By now, you may have heard of the Mediterranean diet, which is a style of eating abundant in fruits and vegetables, lean meats, and – of course – olive oil. This diet has been praised time and time again for its health benefits, like making heart stronger and even improving brain function. Well, a new study suggests this type of eating gets an additional gold star as it can help support strong bones, too.
The new findings, published in JAMA Internal Medicine, uncovered that the Mediterranean diet can help support strong bones, along with keeping your waist trim, heart strong, and brain on track.
The researchers evaluated the effect of diet quality on bone health in postmenopausal women. They uncovered that women who ate closest to the Mediterranean diet were less likely to suffer from bone fractures – specifically, hip fractures.
The Mediterranean diet isn’t complicated and involves fruits, vegetables, nuts, beans, olive oil, and fish. Meat, dairy, and saturated fat should be well limited but, on the other hand, you can enjoy a glass of wine with your dinner.

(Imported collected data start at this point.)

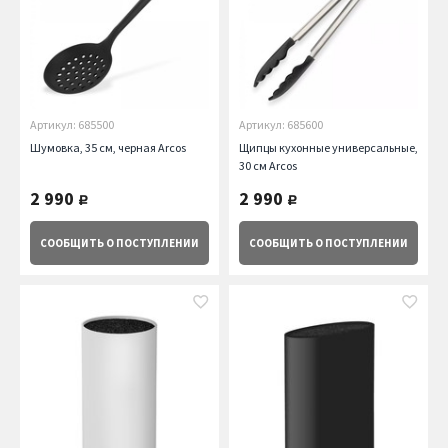
Артикул: 685500
Артикул: 685600
Шумовка, 35 см, черная Arcos
Щипцы кухонные универсальные,
30 см Arcos
2 990
2 990
руб.
руб.
СООБЩИТЬ
О ПОСТУПЛЕНИИ
СООБЩИТЬ
О ПОСТУПЛЕНИИ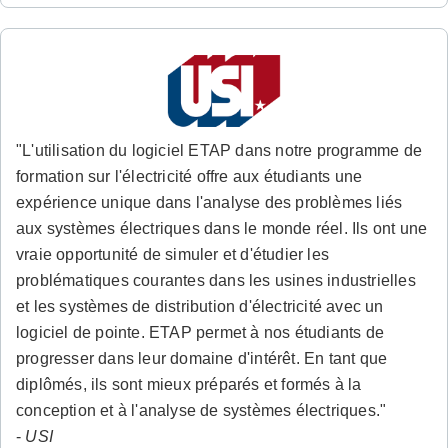
"L'utilisation du logiciel ETAP dans notre programme de
formation sur l'électricité offre aux étudiants une
expérience unique dans l'analyse des problèmes liés
aux systèmes électriques dans le monde réel. Ils ont une
vraie opportunité de simuler et d'étudier les
problématiques courantes dans les usines industrielles
et les systèmes de distribution d'électricité avec un
logiciel de pointe. ETAP permet à nos étudiants de
progresser dans leur domaine d'intérêt. En tant que
diplômés, ils sont mieux préparés et formés à la
conception et à l'analyse de systèmes électriques."
-
USI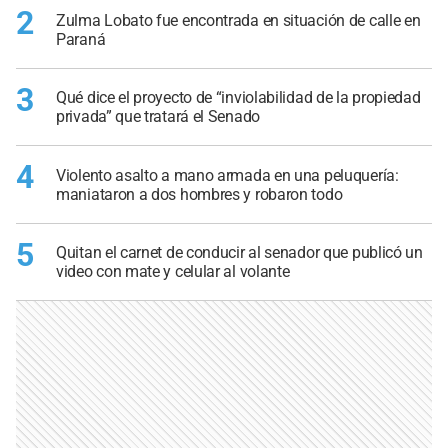
2
Zulma Lobato fue encontrada en situación de calle en
Paraná
3
Qué dice el proyecto de “inviolabilidad de la propiedad
privada” que tratará el Senado
4
Violento asalto a mano armada en una peluquería:
maniataron a dos hombres y robaron todo
5
Quitan el carnet de conducir al senador que publicó un
video con mate y celular al volante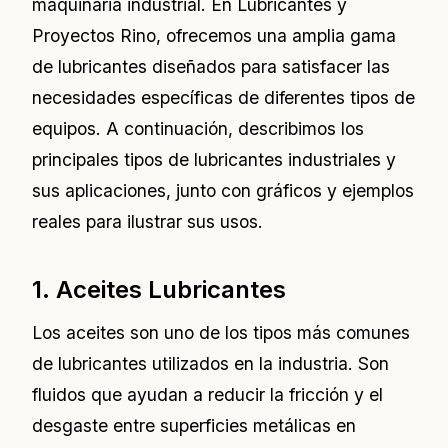
maquinaria industrial. En Lubricantes y
Proyectos Rino, ofrecemos una amplia gama
de lubricantes diseñados para satisfacer las
necesidades específicas de diferentes tipos de
equipos. A continuación, describimos los
principales tipos de lubricantes industriales y
sus aplicaciones, junto con gráficos y ejemplos
reales para ilustrar sus usos.
1. Aceites Lubricantes
Los aceites son uno de los tipos más comunes
de lubricantes utilizados en la industria. Son
fluidos que ayudan a reducir la fricción y el
desgaste entre superficies metálicas en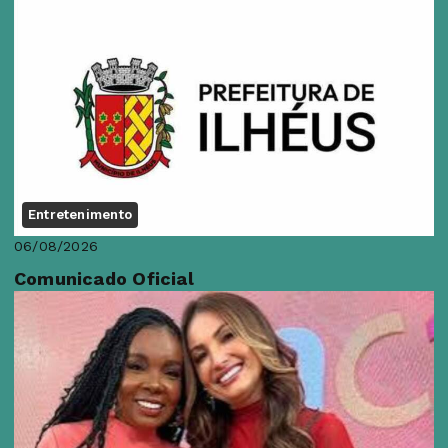
Entretenimento
06/08/2026
Comunicado Oficial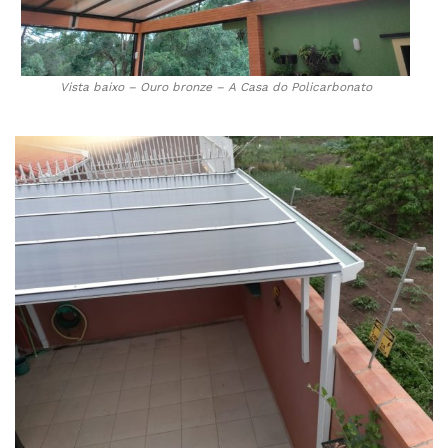
Vista baixo – Ouro bronze – A Casa do Policarbonato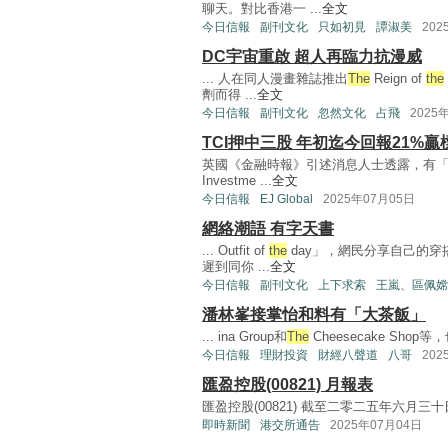
聊天。對比香港一 ...
全文
今日信報
副刊文化
只如初見
譚淑美
202
DC宇宙重啟 超人再臨力抗漫威
... 人在同人漫畫雜誌推出
The
Reign of
the
劑而得 ...
全文
今日信報
副刊文化
忽然文化
占飛
2025
TCI押中三股 年初迄今回報21%贏
英國《金融時報》引述消息人士透露，有
Investme ...
全文
今日信報
EJ Global
2025年07月05日
網絡潮語 有字天書
... Outfit of
the
day」，網民分享自己的穿
遲到同你 ...
全文
今日信報
副刊文化
上下求索
王嵐、區佩嫦
潘林峯接掌怡和料有「大茶飯」
... ina Group和
The
Cheesecake Shop等，
今日信報
理財投資
財經八聲道
八哥
202
匯盈控股(00821) 月報表
匯盈控股(00821) 截至二零二五年六月三十
即時新聞
港交所通告
2025年07月04日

The study included data analysis of 90,014 women with an average age of 64. The women described their diets in a questionnaire and the researchers compared their dietary patterns to the Mediterranean diet, the Dietary Approaches to Stop Hypertension (DASH), and two other common diets.
After 16 years, 2,121 cases of hip fractures were reported, as well as 28,718 total incidences of fractures. Women whose eating habits most closely resembled the Mediterranean diet were 0.29 percent less likely to experience a hip fracture.
Lead study author Dr. Bernhard Haring said, “Our results provide assurance that widely recommended eating patterns do not increase the risk of fractures. This being said, the average woman should follow a healthy lifestyle, which includes adopting a healthy dietary pattern and being physically active.”
It is important to note that the study only reveals a small benefit of the Mediterranean diet in postmenopausal women, and it might have a greater impact if women follow such a diet to support strong bones prior to hitting menopause.
In a related commentary, Dr. Walter Willett of Harvard School of Public Health added, “At the present time, the U.S. health system almost entirely ignores nutrition in favor of pharmacology and is hugely expensive and ineffective compared with the systems in other countries. Integration of the Mediterranean diet and related dietary patterns into medical practice, hospitals, schools, and other institutions has the potential to improve well-being.”